Jordan Harvey (born January 28, 1984) is an American former professional soccer player, currently serving as Assistant Technical at Major League Soccer club Los Angeles FC, with whom he finished his career as a player.

==Career==

===Youth and college===
Harvey started playing club soccer with Strikers FC. Upon high school graduation he played college soccer at the University of California, Los Angeles for four years from 2002 to 2005 where he appeared in 69 games scoring 7 goals and notching 9 assists. During his college years he also played with Orange County Blue Star in the USL Premier Development League.

===Professional career===
Harvey was drafted in the first round, 9th overall, in the 2006 MLS Supplemental Draft by the Colorado Rapids, and remained with the club for a number of years. He was his team's the leader in minutes having played – 2,613 – in the 2009 MLS season

He was selected by Philadelphia Union in the 2009 MLS Expansion Draft on November 25, 2009. Harvey scored his first goal for the Union off a header on April 15, 2010, in a 2–1 loss to Toronto FC.

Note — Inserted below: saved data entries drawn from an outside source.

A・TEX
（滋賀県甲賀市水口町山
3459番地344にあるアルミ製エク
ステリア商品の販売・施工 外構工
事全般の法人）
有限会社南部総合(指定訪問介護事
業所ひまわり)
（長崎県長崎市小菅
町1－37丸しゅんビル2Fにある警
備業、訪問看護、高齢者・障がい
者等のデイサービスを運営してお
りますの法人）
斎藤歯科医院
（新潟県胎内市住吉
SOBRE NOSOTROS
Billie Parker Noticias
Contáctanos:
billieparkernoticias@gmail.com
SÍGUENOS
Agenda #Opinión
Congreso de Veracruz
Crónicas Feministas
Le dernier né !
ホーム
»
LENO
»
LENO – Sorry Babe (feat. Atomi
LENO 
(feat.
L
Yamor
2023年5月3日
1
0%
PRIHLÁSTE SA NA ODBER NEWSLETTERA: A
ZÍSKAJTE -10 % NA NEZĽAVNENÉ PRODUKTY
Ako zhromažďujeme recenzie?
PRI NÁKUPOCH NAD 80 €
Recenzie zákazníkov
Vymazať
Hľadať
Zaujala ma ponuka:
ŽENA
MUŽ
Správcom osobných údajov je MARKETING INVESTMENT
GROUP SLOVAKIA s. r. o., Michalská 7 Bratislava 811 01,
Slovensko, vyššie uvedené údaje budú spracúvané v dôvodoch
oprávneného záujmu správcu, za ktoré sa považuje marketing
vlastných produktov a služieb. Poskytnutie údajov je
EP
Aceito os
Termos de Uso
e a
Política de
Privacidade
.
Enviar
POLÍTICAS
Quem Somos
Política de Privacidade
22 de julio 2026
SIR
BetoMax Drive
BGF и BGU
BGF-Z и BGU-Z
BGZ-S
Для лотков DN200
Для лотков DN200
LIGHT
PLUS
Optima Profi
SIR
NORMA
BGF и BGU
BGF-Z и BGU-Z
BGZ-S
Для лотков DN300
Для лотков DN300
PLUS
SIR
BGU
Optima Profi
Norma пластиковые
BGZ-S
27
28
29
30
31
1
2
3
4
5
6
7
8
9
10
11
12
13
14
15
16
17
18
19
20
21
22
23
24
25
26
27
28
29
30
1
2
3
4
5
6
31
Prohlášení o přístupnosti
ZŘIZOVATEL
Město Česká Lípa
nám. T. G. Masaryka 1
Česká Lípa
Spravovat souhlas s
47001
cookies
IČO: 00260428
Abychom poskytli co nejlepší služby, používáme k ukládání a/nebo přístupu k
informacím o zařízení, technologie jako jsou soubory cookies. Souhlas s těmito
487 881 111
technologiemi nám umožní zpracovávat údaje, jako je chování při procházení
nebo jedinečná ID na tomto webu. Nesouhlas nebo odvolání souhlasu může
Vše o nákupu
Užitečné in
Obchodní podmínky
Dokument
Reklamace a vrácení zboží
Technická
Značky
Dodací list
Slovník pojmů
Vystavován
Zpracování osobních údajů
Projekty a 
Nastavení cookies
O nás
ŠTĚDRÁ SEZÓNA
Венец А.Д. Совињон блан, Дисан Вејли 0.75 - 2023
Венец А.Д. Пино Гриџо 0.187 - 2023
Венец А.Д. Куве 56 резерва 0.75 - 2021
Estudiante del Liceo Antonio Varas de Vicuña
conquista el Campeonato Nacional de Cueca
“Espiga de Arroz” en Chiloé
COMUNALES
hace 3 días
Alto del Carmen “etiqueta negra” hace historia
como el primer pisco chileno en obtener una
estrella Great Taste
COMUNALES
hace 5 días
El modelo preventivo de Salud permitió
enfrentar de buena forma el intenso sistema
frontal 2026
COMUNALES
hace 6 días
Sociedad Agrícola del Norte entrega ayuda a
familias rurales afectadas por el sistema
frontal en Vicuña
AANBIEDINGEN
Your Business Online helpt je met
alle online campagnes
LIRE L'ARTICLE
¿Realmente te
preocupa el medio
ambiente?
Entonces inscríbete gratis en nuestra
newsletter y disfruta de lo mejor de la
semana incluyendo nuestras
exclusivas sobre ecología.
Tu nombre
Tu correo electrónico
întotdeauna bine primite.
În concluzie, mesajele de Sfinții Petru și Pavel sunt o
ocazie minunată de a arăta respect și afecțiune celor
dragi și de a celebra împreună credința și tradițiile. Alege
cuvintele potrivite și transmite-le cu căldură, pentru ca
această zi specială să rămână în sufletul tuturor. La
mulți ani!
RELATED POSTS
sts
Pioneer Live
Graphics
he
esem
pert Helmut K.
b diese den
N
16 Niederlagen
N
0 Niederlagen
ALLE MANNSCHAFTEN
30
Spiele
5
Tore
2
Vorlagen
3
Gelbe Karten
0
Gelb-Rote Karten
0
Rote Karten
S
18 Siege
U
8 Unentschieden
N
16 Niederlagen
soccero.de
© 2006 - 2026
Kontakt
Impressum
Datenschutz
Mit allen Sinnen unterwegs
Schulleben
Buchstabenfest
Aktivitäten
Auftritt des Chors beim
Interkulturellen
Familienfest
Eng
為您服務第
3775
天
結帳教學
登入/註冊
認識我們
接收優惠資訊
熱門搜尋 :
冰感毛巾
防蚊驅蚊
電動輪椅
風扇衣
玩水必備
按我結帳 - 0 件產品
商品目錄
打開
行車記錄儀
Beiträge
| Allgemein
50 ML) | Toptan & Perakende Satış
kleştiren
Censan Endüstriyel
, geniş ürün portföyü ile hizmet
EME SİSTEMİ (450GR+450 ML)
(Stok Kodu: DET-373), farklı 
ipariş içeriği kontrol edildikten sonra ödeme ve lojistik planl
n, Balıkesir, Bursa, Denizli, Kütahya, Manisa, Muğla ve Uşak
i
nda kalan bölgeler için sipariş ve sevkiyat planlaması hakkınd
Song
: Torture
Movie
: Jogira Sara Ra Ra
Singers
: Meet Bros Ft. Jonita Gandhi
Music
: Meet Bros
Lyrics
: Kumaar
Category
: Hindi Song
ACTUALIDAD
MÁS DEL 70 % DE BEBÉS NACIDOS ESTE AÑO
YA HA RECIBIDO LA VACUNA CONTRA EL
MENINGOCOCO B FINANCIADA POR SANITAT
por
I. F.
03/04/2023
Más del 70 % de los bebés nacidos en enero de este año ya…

On July 7, 2011, Harvey was traded to the Vancouver Whitecaps FC in exchange for allocation money. Harvey established himself as one of the starting left backs during the 2012 season when Alain Rochat moved to defensive midfield towards the end of the season.

===Personal Life===
Harvey married American Idol star and contestant Kimberly Caldwell on New Year's Eve 2014 in Palm Springs, California.

===International===
Harvey played 2 matches for the United States U-17 national team in the 2001 FIFA U-17 World Cup and one match for the United States U-20 national team in the 2003 FIFA U-20 World Cup.

==Career statistics==

Appearances and goals by club, season and competition
| Club | Season | MLS |  | Playoffs |  | Cup |  | Champions League |  | Total |  |
| Apps | Goals | Apps | Goals | Apps | Goals | Apps | Goals | Apps | Goals |
| Colorado Rapids | 2008 | 15 | 0 | — |  | 0 | 0 | — |  | 15 | 0 |
| 2009 | 30 | 0 | — |  | 0 | 0 | — |  | 30 | 0 |
| Total | 45 | 0 | — |  | 0 | 0 | — |  | 45 | 0 |
| Philadelphia Union | 2010 | 30 | 1 | — |  | 0 | 0 | — |  | 30 | 1 |
| 2011 | 16 | 0 | — |  | 1 | 0 | — |  | 17 | 0 |
| Total | 46 | 1 | — |  | 1 | 0 | — |  | 47 | 1 |
| Vancouver Whitecaps FC | 2011 | 14 | 0 | — |  | 0 | 0 | — |  | 14 | 0 |
| 2012 | 26 | 1 | 1 | 0 | 3 | 0 | — |  | 30 | 1 |
| 2013 | 24 | 4 | — |  | 4 | 0 | — |  | 28 | 4 |
| 2014 | 33 | 2 | 1 | 0 | 0 | 0 | — |  | 34 | 2 |
| 2015 | 26 | 0 | 2 | 0 | 4 | 0 | — |  | 32 | 0 |
| 2016 | 28 | 2 | — |  | 2 | 0 | — |  | 30 | 2 |
| 2017 | 28 | 1 | 1 | 0 | 0 | 0 | 4 | 0 | 33 | 1 |
| Total | 179 | 10 | 5 | 0 | 13 | 0 | 4 | 0 | 201 | 10 |
| Los Angeles FC | 2018 | 29 | 0 | 1 | 0 | 3 | 0 | — |  | 33 | 0 |
| 2019 | 30 | 1 | 2 | 0 | 3 | 0 | — |  | 35 | 1 |
| Total | 59 | 1 | 3 | 0 | 6 | 0 | — |  | 68 | 1 |
| Career total |  | 329 | 12 | 8 | 0 | 20 | 0 | 4 | 0 | 361 | 12 |

==Honors==
Vancouver Whitecaps FC
- Canadian Championship: 2015

Los Angeles FC
- Supporters' Shield: 2019

Individual
- Vancouver Whitecaps FC Player of the Year: 2016

==Personal Life==
Harvey married American Idol star and contestant Kimberly Caldwell on New Year's Eve 2014 in Palm Springs, California.